● Excerpted passage:
══════════

Jul 12, 2018 03:09 PM
Author: Damian Deguara
Professional racing analyst reveals the road to profits
Most of us feel the need to spruik a winning day on the punt because they're that tough to come by. Lo and behold if we string a few winning days together, we're blasting everyone's ears off. It's a just reward for climbing one of the biggest mountains in town - defeating the bookies.
For the minority of horse racing fans who make a living out of giving advice, profits like these are an expectation rather than a luxury, and everything that is said or written by these fearless few, is scrutinized by the endless list of critics in the punters market.
When you string seven profitable days together from your last ten, and show a profit over 30, 60, 90, 180 and 365 days, you've certainly earned the right to be called a 'pro', and the respect of punters everywhere. That sort of performance isn't a fluke and it isn't just good. It's something far better.
These tipping profit statistics are attached to one of the busiest and most successful form analysts in Australia, Chris Nelson. After speaking with Chris this week, we learned just how much effort and dedication it takes to rise above the resourceful bookmakers to beat the odds, and ultimately make a profit.
The grind of racing analysis
In an age where racing information is readily available for everyone to access free of charge, punters are demanding top results from racing experts in the media. Driven by that expectation, Nelson follows a tireless schedule of review and analysis to deliver his freakish profit results.
Amongst his busy schedule of radio segments with RSN Racing, RadioTab, TAB Radio WA, and his racing commentary and tips for Best Bets and other racing media sites, Nelson has to cover a lot of ground to deliver his expert advice. He gets through:
- detailed video analysis;
- time ratings for each race reviewed;
- trial reviews;
- updates to his sophisticated black book system; and
- constructing detailed speed maps for each race that he assesses.
Chris Nelson meets with one of his fans, Miss Universe Australia 2004, Jennifer Hawkins.
While most professional punters have the luxury of late market information, like race day track conditions, scratchings and their effect on speed maps and late market moves, most of Nelson's comments and tips are posted 72 hours before the first race jumps. These restrictions are imposed on the Queensland form analyst to meet editorial deadlines for the Best Bets printed version of the betting magazine.
Successful habits breeds results
All that work takes time. Nelson can spend anywhere from 3-4 hours for each race meeting that he looks at in addition to countless more hours that he spends reviewing past meetings across Queensland. It's these countless hours of video review to produce accurate time ratings, that Nelson attributes to his success.
I produce a time rating for each race broken down into sectional/splits which then gives me the shape of the race & whether I should be looking at the on-pacers or the backmarkers.
I use the sectional times provided by www.puntingform.com.au to gain the individual 200m splits for each runner. From the above analysis I end up with a bunch of horses to follow (blackbookers) which are then at the top of my list when they show up in a race.
Despite the mountain of information available to punters online now, Nelson puts his greatest emphasis on what he can see with his own eyes.

══════════

● Records for this exercise:
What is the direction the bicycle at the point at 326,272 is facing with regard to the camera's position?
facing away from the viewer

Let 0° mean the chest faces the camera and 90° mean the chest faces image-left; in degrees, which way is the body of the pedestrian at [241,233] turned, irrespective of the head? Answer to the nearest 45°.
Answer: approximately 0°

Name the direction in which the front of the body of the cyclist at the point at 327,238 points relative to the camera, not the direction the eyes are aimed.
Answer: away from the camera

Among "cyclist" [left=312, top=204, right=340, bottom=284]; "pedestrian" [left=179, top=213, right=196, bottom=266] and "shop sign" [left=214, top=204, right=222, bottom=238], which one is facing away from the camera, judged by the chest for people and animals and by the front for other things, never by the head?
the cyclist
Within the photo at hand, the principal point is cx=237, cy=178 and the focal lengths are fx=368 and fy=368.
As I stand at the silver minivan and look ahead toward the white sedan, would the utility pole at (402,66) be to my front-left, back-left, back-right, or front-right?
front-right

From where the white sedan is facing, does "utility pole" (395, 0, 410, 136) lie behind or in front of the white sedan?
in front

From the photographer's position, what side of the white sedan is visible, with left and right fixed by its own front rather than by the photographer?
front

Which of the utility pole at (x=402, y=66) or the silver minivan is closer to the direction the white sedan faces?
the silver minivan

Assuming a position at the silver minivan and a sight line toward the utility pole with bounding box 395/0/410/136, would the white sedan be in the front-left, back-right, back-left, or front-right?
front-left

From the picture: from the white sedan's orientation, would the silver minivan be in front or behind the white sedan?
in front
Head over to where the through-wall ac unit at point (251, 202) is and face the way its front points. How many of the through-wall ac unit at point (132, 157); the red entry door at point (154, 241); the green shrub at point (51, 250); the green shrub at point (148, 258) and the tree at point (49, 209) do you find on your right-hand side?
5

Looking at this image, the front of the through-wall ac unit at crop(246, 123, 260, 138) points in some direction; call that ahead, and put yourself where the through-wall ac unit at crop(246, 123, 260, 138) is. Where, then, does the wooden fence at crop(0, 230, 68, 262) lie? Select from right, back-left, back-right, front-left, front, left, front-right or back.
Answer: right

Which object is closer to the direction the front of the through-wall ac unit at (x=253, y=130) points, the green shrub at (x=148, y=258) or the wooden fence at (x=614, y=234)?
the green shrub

══════════

● Prompt 1:
Edit the listing, beginning at the line that has "Which of the" and stopping after the listing's last line, so that "utility pole" becomes "lamp post" throughout, with everything else left unchanged.
● Prompt 2:
Proceed with the article on racing analyst Chris Nelson, picking up right after its final sentence.

● Answer section 1:
Which of the lamp post at (x=402, y=66) or the silver minivan is closer to the direction the white sedan faces?
the silver minivan

Assuming a position at the silver minivan and a sight line toward the lamp post with bounding box 395/0/410/136, would the white sedan be in the front-left, back-right, back-left, or front-right?
front-left

From the picture: from the white sedan's orientation, would the silver minivan be in front or behind the white sedan?
in front
Head over to where the through-wall ac unit at point (251, 202) is and face the way its front points. How many of the through-wall ac unit at point (132, 157); the red entry door at point (154, 241); the green shrub at point (51, 250); the green shrub at point (148, 258) and the tree at point (49, 209) do you find on your right-hand side?
5

Looking at this image, the front of the through-wall ac unit at crop(246, 123, 260, 138) points in some direction; call that ahead, and put yourself where the through-wall ac unit at crop(246, 123, 260, 138) is. Where, then, does the wooden fence at crop(0, 230, 68, 262) lie? Select from right, back-left, back-right, front-left, front, left, front-right or back.
Answer: right

Which object is closer to the direction the front of the through-wall ac unit at (x=253, y=130) points, the green shrub at (x=148, y=258) or the wooden fence at (x=614, y=234)?
the green shrub

● Answer section 2:
I place more importance on what I see with my ‘tired’ eyes than on anything else.
His work on race day brings together the black book runners identified through his video review, with a sophisticated speed map system which considers the ability of each runner and jockey's ability, amongst other key information.
I’ll put together a speed map, analyse the opposition & jockeys as well as all the other basic information, however I will always look to come back to my blackbooker unless he/she is unsuited. The reason I’m so keen to stick with this runner is that I know from it being in my blackbook that it’s done something to suggest it can win a suitable race.
Horse racing in the blood
Chris Nelson's introduction into the racing industry was a case of breeding. His earliest memories include race callers' belting out their tones over a radio. His Dad was a member of Mornington Race Club and so he got to see the real thing from a young age as well.
These experiences sparked his interest in our great sport and led him to read more about the game and its greats like Andrew Beyer, Don Scott and The Gambling Man himself, big Bill Waterhouse.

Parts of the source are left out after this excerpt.